Columna publicada el lunes 7 de febrero de 2022 por La Segunda.

“No estamos en 1810, no tenemos que fundar ni refundar Chile, tenemos que mejorarlo”. Esta lúcida advertencia de Agustín Squella resume el dilema de una Convención plagada de facciones que parecen soñar con un nuevo orden sin Senado ni jueces independientes; sin tratados comerciales ni exportaciones, y así. Con otro país, no con uno mejor.

El fenómeno es paradójico. Uno de los principales reparos contra la Carta vigente es que, en su génesis, fue creada en dictadura y no como fruto del diálogo democrático. Pues bien, esta objeción implica un rechazo al legado autoritario, pero también el reconocimiento de que las constituciones –como todo pacto político– exigen acuerdos que las sustenten. Luego, si el texto que emane de la Convención carece de una amplia base de apoyo, podría correr peligro su aprobación en el plebiscito y, en cualquier caso, su perdurabilidad futura. Facilitarla es el sentido último del cuórum de dos tercios (y quizás por eso costó tanto defenderlo: la estabilidad pugna con la asamblea permanente).

Los primeros interesados en recordar todo esto deberían ser los constituyentes que exhortan a “cuidar” o “defender” el proceso, como si el problema fuera la crítica (indispensable) al poder que detentan y no sus propios excesos. En rigor, hoy se necesita mucho diálogo y, por tanto, liderazgos  receptivos, capaces de articularlo; convencionales con sentido de Estado y movidos por la responsabilidad, como subrayó Patricio Zapata en una entrevista reciente.
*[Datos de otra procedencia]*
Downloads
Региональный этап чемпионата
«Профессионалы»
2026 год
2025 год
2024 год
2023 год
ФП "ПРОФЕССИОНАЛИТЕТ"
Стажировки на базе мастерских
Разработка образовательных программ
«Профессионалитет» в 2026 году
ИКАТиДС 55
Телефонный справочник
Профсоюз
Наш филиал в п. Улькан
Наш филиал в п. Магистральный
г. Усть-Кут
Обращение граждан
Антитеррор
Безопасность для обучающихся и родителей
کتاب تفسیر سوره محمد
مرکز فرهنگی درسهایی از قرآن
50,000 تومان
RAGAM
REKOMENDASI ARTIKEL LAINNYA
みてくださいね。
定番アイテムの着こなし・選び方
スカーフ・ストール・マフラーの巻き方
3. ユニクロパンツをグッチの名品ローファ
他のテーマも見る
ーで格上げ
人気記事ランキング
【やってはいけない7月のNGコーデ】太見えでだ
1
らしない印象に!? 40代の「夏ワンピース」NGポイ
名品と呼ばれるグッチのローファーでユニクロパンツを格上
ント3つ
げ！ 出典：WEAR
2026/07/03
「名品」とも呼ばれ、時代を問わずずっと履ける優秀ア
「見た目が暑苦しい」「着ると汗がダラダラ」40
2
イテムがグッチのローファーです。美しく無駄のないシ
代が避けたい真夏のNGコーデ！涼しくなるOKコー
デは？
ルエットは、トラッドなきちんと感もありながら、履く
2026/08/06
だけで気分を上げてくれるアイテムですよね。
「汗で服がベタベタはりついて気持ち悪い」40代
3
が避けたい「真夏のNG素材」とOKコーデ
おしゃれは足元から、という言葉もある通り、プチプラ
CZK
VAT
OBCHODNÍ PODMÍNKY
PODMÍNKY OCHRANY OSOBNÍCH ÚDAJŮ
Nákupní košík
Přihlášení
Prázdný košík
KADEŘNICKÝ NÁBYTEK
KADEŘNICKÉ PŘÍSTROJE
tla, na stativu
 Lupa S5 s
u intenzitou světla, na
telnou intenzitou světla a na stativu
La gran duda es si aquellos grupos que —se supone— podrían favorecer agendas transversales lograrán superar sus propios maximalismos. Por mencionar sólo un ejemplo relevante, en el libro “La Constitución que queremos” (LOM, 2020) Jaime Bassa afirma que “todo ordenamiento jurídico es el resultado de una decisión política” (Carl Schmitt estaría orgulloso de esa idea); que “la cuestión constitucional no se soluciona con una nueva Constitución política del Estado, sino que con una nueva Constitución política de la sociedad” (como si esto fuera posible sin ejercer violencia); y que urgen “espacios de reivindicación y resistencia configurados al margen de la institucionalidad vigente” (vaya a saber uno en qué consisten tales espacios). Si estas lógicas persisten, el órgano constituyente difícilmente detendrá la borrachera en curso.

En medio de la II Guerra Mundial, el general de la Wehrmacht Heinz Guderian sostenía un lema que, traducido al español, sería algo así como “ve a lo grande”, “no hagas nada de forma gradual”. Con ese espíritu acorraló a las fuerzas aliadas en las Ardenas; sin embargo, ya sabemos cómo terminó esa historia. A la larga, incluso el voluntarismo político más poderoso colapsa. Ojalá más temprano que tarde en nuestro caso.